Ale po lekturze nadwornego portalu PiS warto wypunktować, jacy koszmarni debile wchodzą w skład tak zwanej Koalicji Europejskiej i jej, za przeproszeniem, zaplecza intelektualnego.
Niezatapialny zmurszałek województwa mazowieckiego, czyli niejaki Struzik, nie może się nadziwić, że broniarzowa hołota za okres strajku nie dostanie złamanego grosza:
https://wpolityce.pl/polityka/444773-nauczyciele-nie-otrzymaja-wynagrodzenia-za-czas-strajku
I do tego śmie to nazwać represjami. Szkoda, że pan zmurszałek nie spytał któregoś ze swoich kumpli z zielonej agencji towarzyskiej, czy pracownikom strajkującym w należącym do niego biznesie wypłaciłby pensje. Bo redakcja ma przeczucie graniczące z pewnością, że w takim przypadku strajkujący zostaliby natychmiast wyrzuceni z pracy. O tym, co stanowi w tej kwestii prawo, nie warto się rozwodzić. Bo zielone (a ostatnio tęczowe) ludziki na ogół wszystko załatwiają na lewo.
Właścicielka ansztaltu zwanego teatrem, ze sceny którego padają słowa godne "braminów" z warszawskiej Pragi Północ czy łódzkiego Bronxu, bredzi jakoby Polacy nie wiedzieli już, co znaczy słowo wolność.
https://wpolityce.pl/spoleczenstwo/444706-janda-ubolewa-nad-brakiem-wolnosci
Jeśli owa szmiruska ma z tym problem, powinna dokształcić się przy pomocy wujka Google. Bo o posiadanie porządnej encyklopedii jakoś jej nie podejrzewamy.
Ale wszystkich przebiła niejaka Manuela Gretkowska, podająca się za pisarkę.

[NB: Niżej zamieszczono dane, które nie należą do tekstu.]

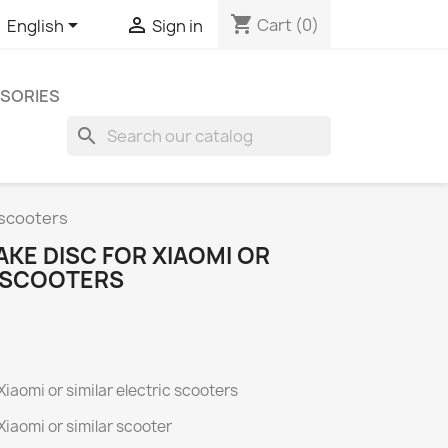
shopping_cart


Cart
(0)
English
Sign in
SORIES
search
 scooters
KE DISC FOR XIAOMI OR
C SCOOTERS
iaomi or similar electric scooters
iaomi or similar scooter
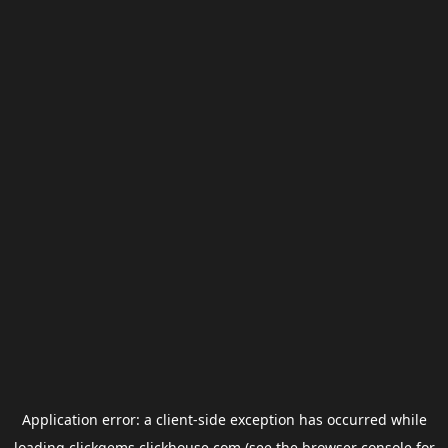
Application error: a
client
-side exception has occurred while
loading
clickgems.clickhouse.com
(see the
browser console
for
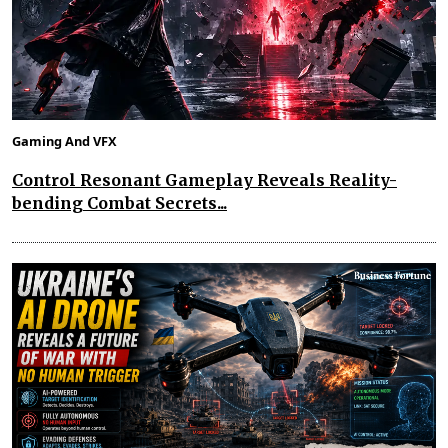
Gaming And VFX
Control Resonant Gameplay Reveals Reality-
bending Combat Secrets...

https://wpolityce.pl/spoleczenstwo/444696-kompromitacja-gretkowska-banan-symbolem-buntu-inteligencji
Utrzymuje ona, że symbolem buntu polskiej inteligencji stała się teraz "kobieta biorąca w usta". No cóż, czynność ta jest domeną między innymi pań zarobkujących na poboczach tuskostrad. Ale nie wpadniemy w pułapkę utożsamienia tych pań z postępową i wyzwoloną (głównie z elementarnej przyzwoitości) ćwierćinteligencją za pomocą obelżywego słowa na literę K. Bowiem one są prostytutkami, wykonującymi nierzadko z biedy ten paskudny proceder i na pewno nie zasłużyły na taką potwarz. Natomiast do tych nienawidzących Polski ćwierćinteligentek i ćwierćinteligentów słowo to pasuje jak ulał.